Comfort Without Complacency

Comfort, comfort my people.

2nd Sunday in Advent, Year B

1 Comfort, give comfort to my people, says your God. 2 Speak tenderly to Jerusalem, and proclaim to her that her service is at an end, her guilt is expiated; Indeed, she has received from the hand of the LORD double for all her sins. 3 A voice cries out: In the desert prepare the way of the LORD! Make straight in the wasteland a highway for our God! 4 Every valley shall be filled in, every mountain and hill shall be made low; The rugged land shall be made a plain, the rough country, a broad valley. 5 Then the glory of the LORD shall be revealed, and all mankind shall see it together; for the mouth of the LORD has spoken. 9 Go up onto a high mountain, Zion, herald of glad tidings; Cry out at the top of your voice, Jerusalem, herald of good news! Fear not to cry out and say to the cities of Judah: Here is your God! 10 Here comes with power the Lord GOD, who rules by his strong arm; Here is his reward with him, his recompense before him. 11 Like a shepherd he feeds his flock; in his arms he gathers the lambs, Carrying them in his bosom, and leading the ewes with care.

8 But do not ignore this one fact, beloved, that with the Lord one day is like a thousand years and a thousand years like one day. 9 The Lord does not delay his promise, as some regard “delay,” but he is patient with you, not wishing that any should perish but that all should come to repentance. 10 But the day of the Lord will come like a thief, and then the heavens will pass away with a mighty roar and the elements will be dissolved by fire, and the earth and everything done on it will be found out. 11 Since everything is to be dissolved in this way, what sort of persons ought (you) to be, conducting yourselves in holiness and devotion, 12 waiting for and hastening the coming of the day of God, because of which the heavens will be dissolved in flames and the elements melted by fire. 13 But according to his promise we await new heavens and a new earth in which righteousness dwells. 14 Therefore, beloved, since you await these things, be eager to be found without spot or blemish before him, at peace.

1 The beginning of the gospel of Jesus Christ (the Son of God). 2 As it is written in Isaiah the prophet: “Behold, I am sending my messenger ahead of you; he will prepare your way. 3 A voice of one crying out in the desert: ‘Prepare the way of the Lord, make straight his paths.’ ” 4 John (the) Baptist appeared in the desert proclaiming a baptism of repentance for the forgiveness of sins. 5 People of the whole Judean countryside and all the inhabitants of Jerusalem were going out to him and were being baptized by him in the Jordan River as they acknowledged their sins. 6 John was clothed in camel’s hair, with a leather belt around his waist. He fed on locusts and wild honey. 7 And this is what he proclaimed: “One mightier than I is coming after me. I am not worthy to stoop and loosen the thongs of his sandals. 8 I have baptized you with water; he will baptize you with the holy Spirit.”

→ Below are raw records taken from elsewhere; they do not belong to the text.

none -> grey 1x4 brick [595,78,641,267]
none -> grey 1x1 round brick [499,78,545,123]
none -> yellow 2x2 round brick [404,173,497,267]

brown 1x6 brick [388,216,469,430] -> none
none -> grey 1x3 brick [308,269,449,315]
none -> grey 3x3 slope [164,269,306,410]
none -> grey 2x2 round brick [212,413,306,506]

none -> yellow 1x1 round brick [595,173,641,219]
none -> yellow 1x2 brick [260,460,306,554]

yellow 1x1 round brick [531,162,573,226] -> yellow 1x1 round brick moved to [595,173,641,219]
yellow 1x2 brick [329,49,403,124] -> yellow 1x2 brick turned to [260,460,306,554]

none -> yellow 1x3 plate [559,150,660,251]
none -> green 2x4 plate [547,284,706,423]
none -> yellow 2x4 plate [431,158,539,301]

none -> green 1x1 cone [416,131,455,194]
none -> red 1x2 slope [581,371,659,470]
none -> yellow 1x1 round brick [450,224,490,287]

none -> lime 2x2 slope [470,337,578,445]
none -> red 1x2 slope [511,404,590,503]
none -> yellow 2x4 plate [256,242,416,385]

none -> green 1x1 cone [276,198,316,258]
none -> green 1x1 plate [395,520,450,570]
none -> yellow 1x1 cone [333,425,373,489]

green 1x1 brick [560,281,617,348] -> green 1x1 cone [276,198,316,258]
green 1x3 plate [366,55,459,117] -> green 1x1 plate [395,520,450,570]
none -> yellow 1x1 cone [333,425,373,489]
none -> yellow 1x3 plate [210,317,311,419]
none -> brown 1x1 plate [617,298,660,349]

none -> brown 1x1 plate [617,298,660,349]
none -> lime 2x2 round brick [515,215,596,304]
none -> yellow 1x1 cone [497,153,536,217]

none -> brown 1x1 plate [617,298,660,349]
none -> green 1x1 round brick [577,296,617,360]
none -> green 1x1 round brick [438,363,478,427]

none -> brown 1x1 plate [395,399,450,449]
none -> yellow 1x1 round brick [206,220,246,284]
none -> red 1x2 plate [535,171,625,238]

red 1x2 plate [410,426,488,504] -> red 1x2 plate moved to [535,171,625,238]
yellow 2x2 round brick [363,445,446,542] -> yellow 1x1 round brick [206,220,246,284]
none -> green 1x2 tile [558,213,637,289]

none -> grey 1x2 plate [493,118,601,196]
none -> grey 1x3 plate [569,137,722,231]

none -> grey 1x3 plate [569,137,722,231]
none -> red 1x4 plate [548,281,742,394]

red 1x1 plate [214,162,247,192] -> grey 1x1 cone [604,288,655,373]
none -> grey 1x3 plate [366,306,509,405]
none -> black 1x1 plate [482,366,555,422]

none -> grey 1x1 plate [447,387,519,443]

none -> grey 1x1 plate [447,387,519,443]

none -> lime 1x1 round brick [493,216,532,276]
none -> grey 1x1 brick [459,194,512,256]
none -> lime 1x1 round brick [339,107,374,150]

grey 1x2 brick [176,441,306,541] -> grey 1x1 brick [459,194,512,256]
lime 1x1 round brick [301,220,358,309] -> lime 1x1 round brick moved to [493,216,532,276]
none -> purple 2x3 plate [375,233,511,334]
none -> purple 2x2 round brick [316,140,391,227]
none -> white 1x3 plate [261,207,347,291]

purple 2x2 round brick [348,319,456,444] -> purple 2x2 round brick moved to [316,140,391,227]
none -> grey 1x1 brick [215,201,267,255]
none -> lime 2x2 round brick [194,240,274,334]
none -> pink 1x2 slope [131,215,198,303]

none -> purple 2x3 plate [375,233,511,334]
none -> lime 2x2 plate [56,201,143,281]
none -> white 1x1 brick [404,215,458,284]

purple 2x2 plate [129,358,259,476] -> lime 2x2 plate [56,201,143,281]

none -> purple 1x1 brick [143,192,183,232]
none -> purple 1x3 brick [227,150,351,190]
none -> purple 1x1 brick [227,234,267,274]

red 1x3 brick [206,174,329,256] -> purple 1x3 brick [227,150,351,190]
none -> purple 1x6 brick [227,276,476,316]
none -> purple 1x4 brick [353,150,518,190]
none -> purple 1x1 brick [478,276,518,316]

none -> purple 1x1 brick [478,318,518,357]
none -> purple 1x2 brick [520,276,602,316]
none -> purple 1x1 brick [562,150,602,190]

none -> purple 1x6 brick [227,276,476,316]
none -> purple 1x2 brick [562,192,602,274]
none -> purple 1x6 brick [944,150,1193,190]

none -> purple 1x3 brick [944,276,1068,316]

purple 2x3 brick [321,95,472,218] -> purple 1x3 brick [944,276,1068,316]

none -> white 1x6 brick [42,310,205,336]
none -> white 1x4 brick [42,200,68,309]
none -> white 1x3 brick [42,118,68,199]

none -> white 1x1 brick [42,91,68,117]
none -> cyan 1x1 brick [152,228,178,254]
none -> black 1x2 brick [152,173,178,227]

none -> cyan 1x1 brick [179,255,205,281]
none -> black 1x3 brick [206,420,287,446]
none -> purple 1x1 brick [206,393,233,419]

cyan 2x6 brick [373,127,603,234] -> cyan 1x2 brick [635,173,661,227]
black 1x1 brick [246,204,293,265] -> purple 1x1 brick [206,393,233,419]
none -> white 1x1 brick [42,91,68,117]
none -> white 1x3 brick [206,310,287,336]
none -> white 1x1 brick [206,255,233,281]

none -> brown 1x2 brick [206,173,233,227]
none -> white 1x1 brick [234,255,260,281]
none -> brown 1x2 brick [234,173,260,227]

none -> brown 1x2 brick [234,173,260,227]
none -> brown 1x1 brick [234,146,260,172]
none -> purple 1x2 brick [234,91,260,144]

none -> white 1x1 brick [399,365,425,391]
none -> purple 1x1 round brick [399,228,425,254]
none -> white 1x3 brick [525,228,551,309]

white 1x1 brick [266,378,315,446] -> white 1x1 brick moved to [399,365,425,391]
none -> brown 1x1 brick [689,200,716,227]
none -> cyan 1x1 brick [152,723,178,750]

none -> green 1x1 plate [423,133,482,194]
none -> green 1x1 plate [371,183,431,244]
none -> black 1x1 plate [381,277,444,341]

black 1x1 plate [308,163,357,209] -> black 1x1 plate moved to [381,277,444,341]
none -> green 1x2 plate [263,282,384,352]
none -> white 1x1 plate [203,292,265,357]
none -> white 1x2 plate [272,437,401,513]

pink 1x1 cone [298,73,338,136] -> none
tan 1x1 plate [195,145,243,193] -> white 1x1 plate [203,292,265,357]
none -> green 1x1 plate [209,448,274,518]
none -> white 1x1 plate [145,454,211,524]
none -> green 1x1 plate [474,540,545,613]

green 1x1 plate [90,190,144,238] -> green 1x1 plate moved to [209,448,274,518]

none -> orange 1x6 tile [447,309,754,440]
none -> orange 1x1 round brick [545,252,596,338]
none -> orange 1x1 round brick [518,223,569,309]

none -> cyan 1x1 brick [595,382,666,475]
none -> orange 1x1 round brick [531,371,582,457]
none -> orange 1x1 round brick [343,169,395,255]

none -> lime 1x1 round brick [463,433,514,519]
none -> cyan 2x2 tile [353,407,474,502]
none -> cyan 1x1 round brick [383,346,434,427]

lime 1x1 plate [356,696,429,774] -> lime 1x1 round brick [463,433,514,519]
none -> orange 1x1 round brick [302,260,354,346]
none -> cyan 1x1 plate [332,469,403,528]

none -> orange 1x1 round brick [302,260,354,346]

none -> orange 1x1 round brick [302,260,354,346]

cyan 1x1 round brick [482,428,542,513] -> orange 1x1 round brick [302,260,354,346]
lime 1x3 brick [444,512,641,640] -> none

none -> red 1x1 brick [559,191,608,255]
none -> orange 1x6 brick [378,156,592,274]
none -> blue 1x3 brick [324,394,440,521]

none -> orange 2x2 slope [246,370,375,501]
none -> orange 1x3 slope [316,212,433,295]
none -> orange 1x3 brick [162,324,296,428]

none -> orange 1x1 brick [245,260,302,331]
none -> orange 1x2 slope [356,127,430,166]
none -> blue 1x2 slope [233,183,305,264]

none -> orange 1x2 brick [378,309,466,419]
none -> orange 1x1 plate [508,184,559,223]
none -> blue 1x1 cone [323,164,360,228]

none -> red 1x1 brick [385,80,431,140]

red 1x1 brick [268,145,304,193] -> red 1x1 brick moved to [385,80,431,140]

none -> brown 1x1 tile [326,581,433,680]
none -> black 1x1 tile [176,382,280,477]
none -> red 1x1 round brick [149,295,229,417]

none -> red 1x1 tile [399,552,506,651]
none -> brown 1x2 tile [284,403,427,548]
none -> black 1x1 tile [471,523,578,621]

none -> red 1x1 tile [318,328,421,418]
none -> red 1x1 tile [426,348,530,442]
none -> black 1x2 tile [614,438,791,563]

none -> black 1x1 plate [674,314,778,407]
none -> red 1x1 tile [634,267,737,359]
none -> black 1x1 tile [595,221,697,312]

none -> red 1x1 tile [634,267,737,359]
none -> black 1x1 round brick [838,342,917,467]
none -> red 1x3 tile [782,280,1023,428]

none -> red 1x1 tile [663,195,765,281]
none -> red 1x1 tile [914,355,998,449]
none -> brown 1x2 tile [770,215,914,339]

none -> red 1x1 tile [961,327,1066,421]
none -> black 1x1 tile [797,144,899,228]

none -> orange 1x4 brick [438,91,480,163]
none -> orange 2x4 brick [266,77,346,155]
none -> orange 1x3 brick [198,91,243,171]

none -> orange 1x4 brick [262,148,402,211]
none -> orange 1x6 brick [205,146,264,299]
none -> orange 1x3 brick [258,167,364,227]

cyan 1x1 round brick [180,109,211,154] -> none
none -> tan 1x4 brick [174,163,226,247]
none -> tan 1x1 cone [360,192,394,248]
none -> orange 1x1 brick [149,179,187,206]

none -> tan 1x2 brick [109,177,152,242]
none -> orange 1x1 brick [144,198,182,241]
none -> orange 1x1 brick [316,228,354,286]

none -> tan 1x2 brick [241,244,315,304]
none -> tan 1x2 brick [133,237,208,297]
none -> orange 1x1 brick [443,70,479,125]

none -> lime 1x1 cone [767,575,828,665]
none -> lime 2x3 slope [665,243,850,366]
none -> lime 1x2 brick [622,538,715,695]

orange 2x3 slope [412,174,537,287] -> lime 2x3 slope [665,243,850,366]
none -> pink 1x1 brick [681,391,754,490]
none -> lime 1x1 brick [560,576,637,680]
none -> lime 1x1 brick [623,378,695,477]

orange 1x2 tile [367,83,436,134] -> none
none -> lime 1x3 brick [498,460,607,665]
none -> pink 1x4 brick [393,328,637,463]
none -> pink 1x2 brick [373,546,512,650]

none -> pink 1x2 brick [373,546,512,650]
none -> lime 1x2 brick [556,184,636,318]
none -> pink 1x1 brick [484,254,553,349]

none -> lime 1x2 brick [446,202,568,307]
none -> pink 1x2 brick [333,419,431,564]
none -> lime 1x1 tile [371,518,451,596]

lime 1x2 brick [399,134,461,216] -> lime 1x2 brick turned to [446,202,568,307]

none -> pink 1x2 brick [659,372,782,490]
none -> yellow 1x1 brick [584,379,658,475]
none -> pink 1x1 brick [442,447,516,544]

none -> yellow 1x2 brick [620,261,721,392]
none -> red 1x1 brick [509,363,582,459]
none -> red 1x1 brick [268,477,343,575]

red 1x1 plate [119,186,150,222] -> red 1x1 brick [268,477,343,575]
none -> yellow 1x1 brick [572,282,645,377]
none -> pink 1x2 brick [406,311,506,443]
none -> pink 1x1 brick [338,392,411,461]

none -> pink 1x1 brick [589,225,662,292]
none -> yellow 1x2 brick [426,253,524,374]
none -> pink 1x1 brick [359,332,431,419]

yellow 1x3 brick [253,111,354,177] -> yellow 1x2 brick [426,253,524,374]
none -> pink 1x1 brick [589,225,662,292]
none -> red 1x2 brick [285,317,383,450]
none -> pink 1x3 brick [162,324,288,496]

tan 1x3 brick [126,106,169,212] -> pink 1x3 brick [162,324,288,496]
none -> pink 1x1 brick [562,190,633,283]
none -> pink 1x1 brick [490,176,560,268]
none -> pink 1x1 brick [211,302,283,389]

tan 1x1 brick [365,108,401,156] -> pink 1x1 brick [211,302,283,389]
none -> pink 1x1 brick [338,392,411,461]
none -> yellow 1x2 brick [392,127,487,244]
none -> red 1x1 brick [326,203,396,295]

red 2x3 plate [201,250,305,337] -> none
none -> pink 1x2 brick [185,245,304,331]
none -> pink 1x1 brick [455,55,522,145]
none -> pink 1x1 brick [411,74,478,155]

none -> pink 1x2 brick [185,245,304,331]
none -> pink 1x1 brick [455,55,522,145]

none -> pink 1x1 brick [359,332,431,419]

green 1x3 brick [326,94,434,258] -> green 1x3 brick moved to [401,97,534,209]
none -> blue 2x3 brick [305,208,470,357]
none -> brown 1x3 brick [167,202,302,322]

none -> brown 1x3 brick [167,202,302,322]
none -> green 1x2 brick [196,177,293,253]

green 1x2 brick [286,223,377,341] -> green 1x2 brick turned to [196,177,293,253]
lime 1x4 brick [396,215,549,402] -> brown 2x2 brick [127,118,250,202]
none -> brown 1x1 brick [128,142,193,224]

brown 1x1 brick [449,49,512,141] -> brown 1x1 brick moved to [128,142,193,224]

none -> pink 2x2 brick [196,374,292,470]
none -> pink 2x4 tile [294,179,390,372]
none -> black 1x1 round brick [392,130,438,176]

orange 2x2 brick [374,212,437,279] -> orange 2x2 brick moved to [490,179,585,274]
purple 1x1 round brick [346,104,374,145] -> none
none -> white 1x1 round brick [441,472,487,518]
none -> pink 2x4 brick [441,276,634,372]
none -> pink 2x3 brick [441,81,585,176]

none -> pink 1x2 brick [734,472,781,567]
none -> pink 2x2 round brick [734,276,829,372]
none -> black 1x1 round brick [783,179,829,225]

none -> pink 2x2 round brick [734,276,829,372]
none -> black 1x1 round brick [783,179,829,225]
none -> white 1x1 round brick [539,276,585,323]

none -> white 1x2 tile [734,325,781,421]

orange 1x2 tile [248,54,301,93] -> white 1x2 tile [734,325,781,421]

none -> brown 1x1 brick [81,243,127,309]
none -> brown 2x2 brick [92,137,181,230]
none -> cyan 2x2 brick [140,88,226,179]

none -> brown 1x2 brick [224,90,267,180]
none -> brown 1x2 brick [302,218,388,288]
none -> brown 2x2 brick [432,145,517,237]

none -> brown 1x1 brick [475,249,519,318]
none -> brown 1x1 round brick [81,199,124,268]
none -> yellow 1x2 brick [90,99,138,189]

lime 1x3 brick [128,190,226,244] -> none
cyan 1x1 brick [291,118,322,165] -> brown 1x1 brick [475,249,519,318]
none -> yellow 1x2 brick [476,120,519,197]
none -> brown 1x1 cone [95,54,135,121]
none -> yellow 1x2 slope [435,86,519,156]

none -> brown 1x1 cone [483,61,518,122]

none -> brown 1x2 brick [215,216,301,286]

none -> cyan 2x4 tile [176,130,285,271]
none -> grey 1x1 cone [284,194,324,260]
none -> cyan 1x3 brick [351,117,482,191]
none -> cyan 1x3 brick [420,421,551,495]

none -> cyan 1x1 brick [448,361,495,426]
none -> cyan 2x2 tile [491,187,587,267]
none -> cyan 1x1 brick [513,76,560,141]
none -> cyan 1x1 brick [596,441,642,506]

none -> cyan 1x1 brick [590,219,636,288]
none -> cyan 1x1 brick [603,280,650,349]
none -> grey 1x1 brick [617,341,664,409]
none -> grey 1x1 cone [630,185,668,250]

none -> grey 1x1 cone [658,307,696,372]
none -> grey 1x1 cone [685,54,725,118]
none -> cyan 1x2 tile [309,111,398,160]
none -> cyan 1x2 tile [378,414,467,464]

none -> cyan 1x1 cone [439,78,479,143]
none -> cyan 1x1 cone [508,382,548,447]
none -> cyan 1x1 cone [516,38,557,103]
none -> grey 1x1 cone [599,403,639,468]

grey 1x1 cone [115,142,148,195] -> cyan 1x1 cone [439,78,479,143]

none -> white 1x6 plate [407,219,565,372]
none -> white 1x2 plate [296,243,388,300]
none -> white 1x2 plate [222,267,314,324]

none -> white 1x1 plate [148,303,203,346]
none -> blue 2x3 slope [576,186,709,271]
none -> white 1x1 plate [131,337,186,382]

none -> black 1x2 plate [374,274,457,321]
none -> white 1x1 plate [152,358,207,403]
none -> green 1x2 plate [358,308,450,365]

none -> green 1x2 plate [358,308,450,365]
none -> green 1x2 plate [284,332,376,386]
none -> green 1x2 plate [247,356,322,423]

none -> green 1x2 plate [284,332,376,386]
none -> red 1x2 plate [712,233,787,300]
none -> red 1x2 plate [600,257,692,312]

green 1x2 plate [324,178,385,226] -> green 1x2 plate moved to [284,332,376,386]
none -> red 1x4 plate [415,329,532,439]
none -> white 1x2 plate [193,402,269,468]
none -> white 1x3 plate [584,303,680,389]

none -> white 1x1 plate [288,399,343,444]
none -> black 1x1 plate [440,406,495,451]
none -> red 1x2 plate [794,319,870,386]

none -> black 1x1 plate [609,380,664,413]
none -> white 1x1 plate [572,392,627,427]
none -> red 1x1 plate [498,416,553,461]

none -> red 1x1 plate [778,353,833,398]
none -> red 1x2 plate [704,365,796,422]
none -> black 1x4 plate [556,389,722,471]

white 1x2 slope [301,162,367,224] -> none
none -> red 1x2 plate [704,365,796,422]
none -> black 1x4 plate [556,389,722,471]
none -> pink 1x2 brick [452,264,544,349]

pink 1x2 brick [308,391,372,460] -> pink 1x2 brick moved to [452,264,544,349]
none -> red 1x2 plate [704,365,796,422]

If Advent is a time of hopeful waiting, the readings for the second Sunday give a good indication of what kind of waiting it is. I dare say that it has little in common with the sentiment of cherub-faced children seen peering out of frosted windows in wondrous winter anticipation that is such common stock on the covers of catalogs that fill the mailbox at this time of year. The “comfort” called for (naham ) is that which is often offered to mourners. It is often used as a messianic promise as well, but not with the idea of making people feel better so much as to transform them. In fact, in certain forms, the word is widely translated as “repent.” We could say that this comforting refers to an act of being moved with pity or compassion.

The idea clearly is that the coming of God is for the purpose of saving His people from tangible distress. There’s no escaping that our waiting is a period of trial – at least if we take the Scriptures seriously. We see a sign of this in the lifestyle of John the Baptist, who prepared the way for the long-awaited Comfort, or Consolation, of Israel, as Simeon shows us in Luke’s Gospel (c.f. Lk 2:25).And yet, like Simeon, we too await the Consolation. Even though we live under the Seal of the Promise, we too await the Lord’s patient wish that “all should come to repentance” and consolation.

The picture Peter paints is one that seems to me to be quite thoroughly ignored – the picture of everything being dissolved by fire in the Lord’s return. There is a popular tendency to equate heaven with eternity, and to overlook the material aspect of the promise (a new earth). Scripture is quite clear that the end is a new heavens and a new earth; that “Heaven and earth shall pass away” (Mt 24:35).

And so I wonder exactly what it is that we await. On the one hand, it seems exciting, but then I recall that the Lord saw fit to call his followers to vigilance (Mt 25:13, Mk 13:33; Lk 12:37; etc.), which would hardly seem necessary if the waiting was just wide-eyed expectancy. Nor would it seem necessary if the outcome were a certainty. Advent is nothing if not an invitation to shed any complacency.